The wizz-fizz is worth taking seriously for the cash prizes on offer for finalists/anyone who gets through the first round. Apart from that, you never know what the motivation each week is - is it to try out new players? Or to test old players coming back from injury or in new positions? Or is it truly to win at all costs? Most teams, it wouldn't be the last one.
Jacobyak_boy on March 5th, 2005 12:55 pm (UTC)
Or is it truly to win at all costs? Most teams, it wouldn't be the last one.

Exactly.
So what's in it for the fans?
Fans want to see their team go out and fight hard for a win, they don't want to see their teams playing a half-strength team in order to blood a few 16-year olds.

On the flipside, teams like Carlton, who haven't made the premiership finals for quite a while, have a lot more to gain by playing to win in the pre-season cup (boosting their depleted memberships for example).
But, you then get a situation in which Carlton fans may come away thinking that they have a competitive team for the premiership, when in fact the main reason that the pre-season cup grand final includes Carlton is that the stronger teams aren't actually trying to win the pre-season cup.

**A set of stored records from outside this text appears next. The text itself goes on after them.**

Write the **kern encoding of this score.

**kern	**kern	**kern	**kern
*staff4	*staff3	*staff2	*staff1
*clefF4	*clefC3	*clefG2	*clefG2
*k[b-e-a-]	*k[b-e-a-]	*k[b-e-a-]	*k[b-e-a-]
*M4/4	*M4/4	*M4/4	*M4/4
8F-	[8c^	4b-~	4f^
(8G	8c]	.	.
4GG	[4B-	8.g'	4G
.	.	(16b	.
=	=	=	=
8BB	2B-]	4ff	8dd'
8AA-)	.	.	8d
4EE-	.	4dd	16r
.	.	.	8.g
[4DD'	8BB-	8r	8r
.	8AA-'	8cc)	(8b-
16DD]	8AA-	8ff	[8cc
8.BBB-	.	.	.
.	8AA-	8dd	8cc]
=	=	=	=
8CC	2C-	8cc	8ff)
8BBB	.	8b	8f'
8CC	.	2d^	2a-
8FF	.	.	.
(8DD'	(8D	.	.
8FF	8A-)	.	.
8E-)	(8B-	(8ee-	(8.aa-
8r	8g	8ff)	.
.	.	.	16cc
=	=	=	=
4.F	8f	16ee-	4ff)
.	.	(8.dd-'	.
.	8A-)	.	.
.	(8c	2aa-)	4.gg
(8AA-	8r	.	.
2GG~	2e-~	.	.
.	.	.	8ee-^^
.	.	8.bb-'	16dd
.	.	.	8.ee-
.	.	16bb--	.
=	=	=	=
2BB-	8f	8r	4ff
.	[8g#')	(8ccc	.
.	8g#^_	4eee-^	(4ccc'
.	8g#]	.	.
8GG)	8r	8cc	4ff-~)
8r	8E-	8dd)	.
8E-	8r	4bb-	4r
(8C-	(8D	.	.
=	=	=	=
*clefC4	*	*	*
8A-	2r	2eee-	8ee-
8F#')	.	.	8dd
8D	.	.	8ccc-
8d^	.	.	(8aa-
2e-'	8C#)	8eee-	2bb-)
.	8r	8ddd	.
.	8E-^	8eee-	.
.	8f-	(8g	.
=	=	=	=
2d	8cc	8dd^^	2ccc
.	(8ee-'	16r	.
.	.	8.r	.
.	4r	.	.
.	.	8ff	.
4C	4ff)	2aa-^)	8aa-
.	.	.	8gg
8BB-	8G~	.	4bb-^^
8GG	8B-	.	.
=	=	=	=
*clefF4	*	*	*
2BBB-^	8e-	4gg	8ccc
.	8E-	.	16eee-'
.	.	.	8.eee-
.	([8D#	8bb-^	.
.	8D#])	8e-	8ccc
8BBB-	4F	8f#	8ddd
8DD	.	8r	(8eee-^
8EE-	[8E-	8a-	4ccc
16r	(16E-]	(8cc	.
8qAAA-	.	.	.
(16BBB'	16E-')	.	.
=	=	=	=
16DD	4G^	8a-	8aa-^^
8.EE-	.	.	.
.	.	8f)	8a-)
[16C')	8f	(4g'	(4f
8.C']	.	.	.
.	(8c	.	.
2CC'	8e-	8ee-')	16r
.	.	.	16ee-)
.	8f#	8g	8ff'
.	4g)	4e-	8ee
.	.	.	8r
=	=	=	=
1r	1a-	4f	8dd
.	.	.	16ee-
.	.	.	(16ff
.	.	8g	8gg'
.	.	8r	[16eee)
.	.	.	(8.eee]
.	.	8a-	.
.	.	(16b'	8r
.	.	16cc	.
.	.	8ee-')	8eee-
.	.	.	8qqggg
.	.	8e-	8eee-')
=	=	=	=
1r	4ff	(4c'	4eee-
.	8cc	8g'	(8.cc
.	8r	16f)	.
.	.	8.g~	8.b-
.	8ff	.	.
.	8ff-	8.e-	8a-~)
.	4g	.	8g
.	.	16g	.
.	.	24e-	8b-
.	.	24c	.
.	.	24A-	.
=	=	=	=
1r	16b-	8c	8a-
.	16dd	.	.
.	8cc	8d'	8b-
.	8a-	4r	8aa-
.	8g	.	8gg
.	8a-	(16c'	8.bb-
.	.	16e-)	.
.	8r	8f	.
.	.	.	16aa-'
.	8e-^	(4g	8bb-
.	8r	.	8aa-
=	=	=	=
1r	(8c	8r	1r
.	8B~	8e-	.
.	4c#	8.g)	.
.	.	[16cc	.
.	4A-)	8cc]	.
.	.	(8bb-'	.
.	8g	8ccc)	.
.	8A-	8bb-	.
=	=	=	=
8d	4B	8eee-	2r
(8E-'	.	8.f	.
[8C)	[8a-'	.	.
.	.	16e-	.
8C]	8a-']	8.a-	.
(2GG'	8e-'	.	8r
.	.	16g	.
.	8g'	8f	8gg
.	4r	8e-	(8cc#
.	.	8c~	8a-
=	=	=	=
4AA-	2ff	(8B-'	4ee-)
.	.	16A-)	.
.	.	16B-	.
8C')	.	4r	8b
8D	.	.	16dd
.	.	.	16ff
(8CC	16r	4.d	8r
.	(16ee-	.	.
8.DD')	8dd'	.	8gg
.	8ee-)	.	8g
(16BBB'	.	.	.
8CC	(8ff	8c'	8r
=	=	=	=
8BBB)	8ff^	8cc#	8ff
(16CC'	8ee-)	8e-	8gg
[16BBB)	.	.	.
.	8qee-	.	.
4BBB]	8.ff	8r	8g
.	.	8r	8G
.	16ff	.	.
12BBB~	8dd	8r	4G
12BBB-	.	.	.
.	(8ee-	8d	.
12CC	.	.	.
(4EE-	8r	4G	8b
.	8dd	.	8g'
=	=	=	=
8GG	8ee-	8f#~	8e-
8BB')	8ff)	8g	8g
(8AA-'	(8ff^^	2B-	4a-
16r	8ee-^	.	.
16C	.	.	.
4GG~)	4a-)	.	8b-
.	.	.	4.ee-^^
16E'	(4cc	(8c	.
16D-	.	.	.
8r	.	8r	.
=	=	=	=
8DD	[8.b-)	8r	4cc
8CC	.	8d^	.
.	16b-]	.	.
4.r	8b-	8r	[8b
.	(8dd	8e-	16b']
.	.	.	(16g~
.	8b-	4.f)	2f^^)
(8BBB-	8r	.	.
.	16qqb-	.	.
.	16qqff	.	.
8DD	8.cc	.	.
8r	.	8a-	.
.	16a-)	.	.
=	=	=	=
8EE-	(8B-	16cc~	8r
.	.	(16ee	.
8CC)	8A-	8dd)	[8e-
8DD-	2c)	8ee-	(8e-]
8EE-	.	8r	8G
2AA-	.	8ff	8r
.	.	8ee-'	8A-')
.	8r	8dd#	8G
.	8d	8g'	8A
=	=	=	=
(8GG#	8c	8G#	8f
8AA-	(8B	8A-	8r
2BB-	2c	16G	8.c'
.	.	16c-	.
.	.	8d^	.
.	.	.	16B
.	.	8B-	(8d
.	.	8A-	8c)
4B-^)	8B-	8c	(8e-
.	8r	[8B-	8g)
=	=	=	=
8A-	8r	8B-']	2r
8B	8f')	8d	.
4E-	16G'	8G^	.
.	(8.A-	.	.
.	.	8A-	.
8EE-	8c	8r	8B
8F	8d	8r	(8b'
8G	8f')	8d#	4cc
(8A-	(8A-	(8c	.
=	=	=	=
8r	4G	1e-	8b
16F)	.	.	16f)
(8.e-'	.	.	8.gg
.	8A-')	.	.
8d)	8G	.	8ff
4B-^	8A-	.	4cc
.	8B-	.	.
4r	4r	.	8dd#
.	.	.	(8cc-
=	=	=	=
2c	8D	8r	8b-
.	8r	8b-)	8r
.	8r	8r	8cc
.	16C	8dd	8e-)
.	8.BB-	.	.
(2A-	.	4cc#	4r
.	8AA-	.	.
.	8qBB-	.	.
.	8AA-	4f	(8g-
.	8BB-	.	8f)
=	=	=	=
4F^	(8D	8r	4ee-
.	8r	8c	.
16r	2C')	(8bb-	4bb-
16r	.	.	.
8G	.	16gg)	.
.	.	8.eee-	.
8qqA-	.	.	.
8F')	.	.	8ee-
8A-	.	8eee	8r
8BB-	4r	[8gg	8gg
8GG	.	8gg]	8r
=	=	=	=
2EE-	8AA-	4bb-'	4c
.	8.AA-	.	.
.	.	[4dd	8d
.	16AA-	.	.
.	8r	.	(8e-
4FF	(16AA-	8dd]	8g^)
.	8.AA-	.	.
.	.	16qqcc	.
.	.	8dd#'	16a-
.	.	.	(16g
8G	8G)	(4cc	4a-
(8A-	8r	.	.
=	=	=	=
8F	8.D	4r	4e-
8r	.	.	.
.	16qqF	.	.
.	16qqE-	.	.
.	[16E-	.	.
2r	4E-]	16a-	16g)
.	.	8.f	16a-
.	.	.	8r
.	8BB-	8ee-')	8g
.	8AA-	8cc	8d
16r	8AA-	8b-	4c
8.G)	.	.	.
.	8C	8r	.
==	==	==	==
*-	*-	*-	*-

Basically, the pre-season cup is simply a chance to attach media coverage and revenue-raising to otherwise profitless pre-season practice matches.
musosianmusosian on March 5th, 2005 10:38 pm (UTC)
It was still nice to be able to go and see a game on Friday, and maybe again this Friday, even if there are some strange moves being made. Regardless of whether it's your best side or not, if there are supposedly good players out there making clangers, it's not terribly reassuring. Like our new champion/expensive tradee, Brad Ottens, missing a set shot from 20m, a slight angle from 40, and another goal-chance out on the full. No one deliberately misses the goals. Quite a worry...
Jacobyak_boy on March 5th, 2005 10:45 pm (UTC)
It was still nice to be able to go and see a game on Friday

But, that's my point about practice matches.
If they were playing informal practice matches it would be either free or a lot cheaper to go and see it.

Regardless of whether it's your best side or not, if there are supposedly good players out there making clangers, it's not terribly reassuring.

Everyone has a bad day now and then, and it's much more likely if you're not "playing for keeps" so to speak.
musosianmusosian on March 5th, 2005 11:34 pm (UTC)
I'm quite surprised that they charge $14 for an adult to go and see a practice match after the teams are no longer in the running - I did expect these would be free. Luckily my membership arrived in time, so I do get in free. And you're right about people trying harder when it counts (although James Kelly, thank goodness, looked as good as ever, I was kinda worried he'd injure himself again he was throwing himself around so much).

Chrisfireburner on March 6th, 2005 06:19 am (UTC)
Ottens will come good
musosianmusosian on March 6th, 2005 07:01 am (UTC)
Ottens will come good or be lynched.